July 3, 2013 - Andrea Johnson
There's probably a reason that all defense attorneys tell their clients to keep their mouths shut.

Reading accounts of the George Zimmerman trial in Sanford, Fla., this morning, I see that the prosecution showed the jury a TV interview that Zimmerman gave several months after he shot 17-year-old Trayvon Martin, following a scuffle he claims was started by Martin. Prosecutors contend that he deliberately followed Martin, profiled him as suspicious, and shot him "because he wanted to."

In the TV interview, Zimmerman said he had never heard of Florida's Stand Your Ground law until after he shot Martin. Today the prosecution put one of Zimmerman's college professors on the stand, who said Zimmerman got an A in his class and knew all about Florida's self defense and Stand Your Ground law before the shooting. Had the shooting never happened, Zimmerman would have graduated in the spring of 2012 and hoped to become a police officer himself.

Available data |
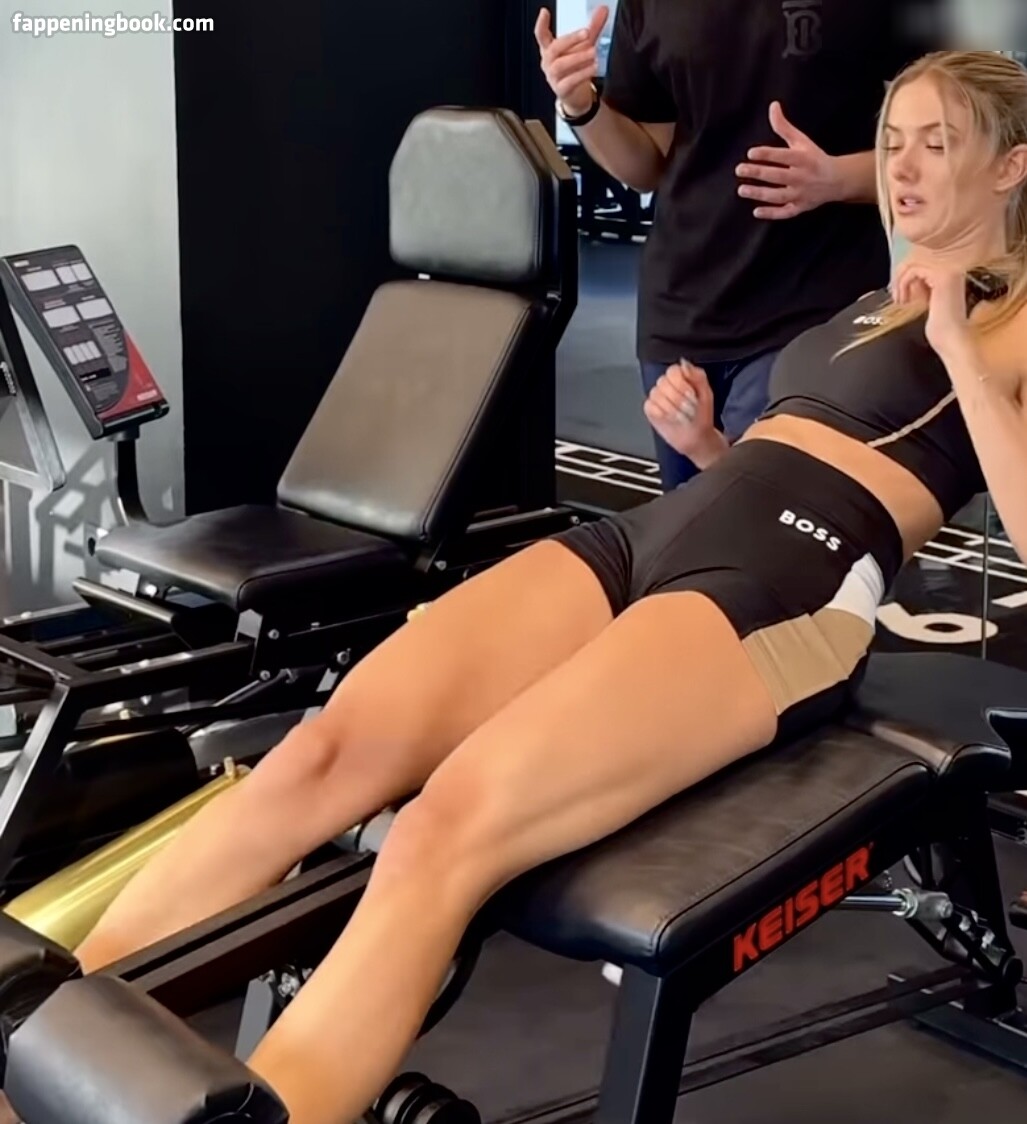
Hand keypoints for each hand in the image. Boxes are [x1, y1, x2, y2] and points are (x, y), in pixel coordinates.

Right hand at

Task instructions | From the post about the Zimmerman trial, list everything prosecutors contend Zimmerman did to Martin. The lines above are separate material with no connection to the post about the Zimmerman trial.

Result |
- Deliberately followed Martin
- Profiled him as suspicious
- Shot him "because he wanted to."